# Could someone explain cattle prices?



## Stretch

I want to eventually get into cattle farming and have been doing a lot of research lately.

One thing I can't figure out is when I hear or read about "live cattle" prices that are $70, I know they aren't selling the whole cow for $70.

Just how much exactly is the cattle farmer getting for a 1200 pound cow?

Any help would be much appreciated, I'm stumped.


----------



## swmnhay

$70 per 100 lbs.

So a 1200 lb animal would be $840

or .70 per lb.


----------



## Stretch

Thanks swmnhay!


----------



## Stretch

It seems like hay is a much more lucrative business than cattle


----------



## swmnhay

Stretch said:


> It seems like hay is a much more lucrative business than cattle


I do both.I don't like all my eggs in 1 basket.Cattle are a good way to get rid of oops bales.I might feed 10% of my hay and sell the rest.


----------



## mlappin

swmnhay said:


> I do both.I don't like all my eggs in 1 basket.Cattle are a good way to get rid of oops bales.I might feed 10% of my hay and sell the rest.

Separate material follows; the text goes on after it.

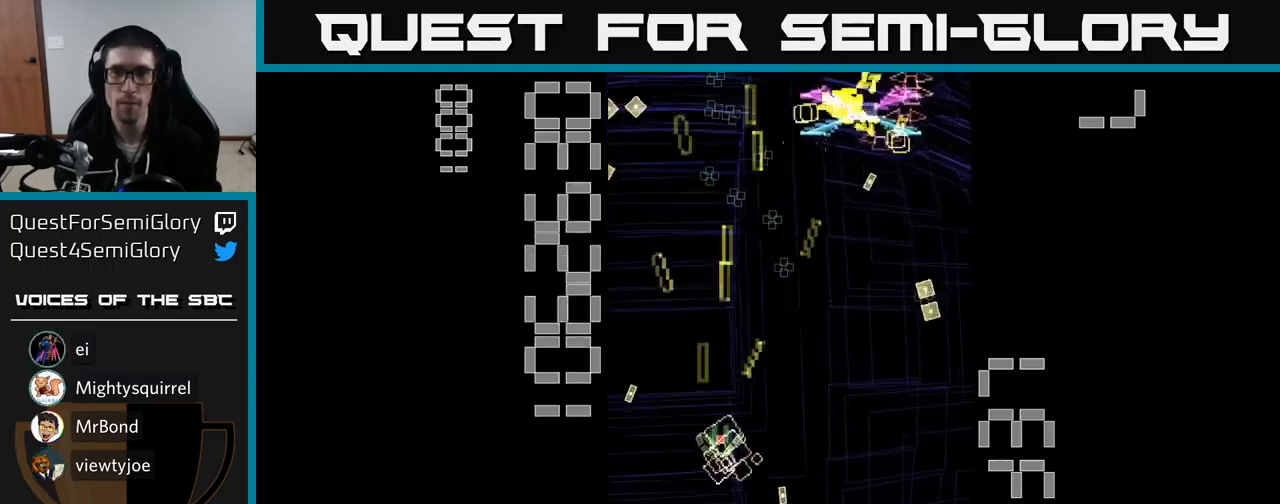
{"buttons": ["A", "X", "DPAD_UP"], "events": [[417, "DPAD_UP", "down"], [450, "DPAD_RIGHT", "up"]]}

This^^, I have a good reputation for always hauling very nice hay to the auctions. The reason for that is I have at any one time 60-75 garbage disposals wandering around. Also hate store bought meat, just not the same as raising it yourself. If folks never see your oops bales, then from my experience they seem to pay more as they think you never have any oops.


----------



## baddog201

i do the same i have 50 brood garbage disposals thats a good term from them and usually around 100 with steers and everything around here and they get my junk hay or my silage bales which is actually really high quailtiy but it is hard to find a market for those. I also mix some cornstalk bales into their diet sometimes to. I got a buddy who lets me use thier tmr mixer that grinds up rounds and i will mix up a bale of cornstalks and bale of silage hay and its really cheap feed for them


----------



## downtownjr

Have to agree with not having all the eggs in one basket...lots of cheap hay around here...so I bought some more cattle last Friday. I bought some real nice 5x6 bales alfalfa and OG for just $25 a bale. I sold the best second and third cut we small squared...not a lot this year to some horse folks, which is a lot smaller market than it was a few years back. Pretty happy with what I bought, not worth making my own for that big of bale with good feed value in my opinion. Cattle have been good to me this year, although I do not have a lot. Hay so-so. First cut took a bath. Good luck and I would recommend you don't overdo it. I did overdo it last year with all I have going and about did again this year. Was to much...dropped it a little over a third of mine and custom for this year...dropping a bit more next year...putting out some more beans and increasing the cattle. Found out I am not as young as I used to be.


----------



## swmnhay

Yep cheap hay here too.Especially for med to poor hay.So what do we do?









Redoing my feedlot and putting up cattle shed.Make things easier especially in the winter.Few more head of cattle to eat a little more hay.

Went in with a "group" and filling a 800 hd feedyard.I'll be suppling all the hay for that.









So hopefully I will make more putting it threw cattle.


----------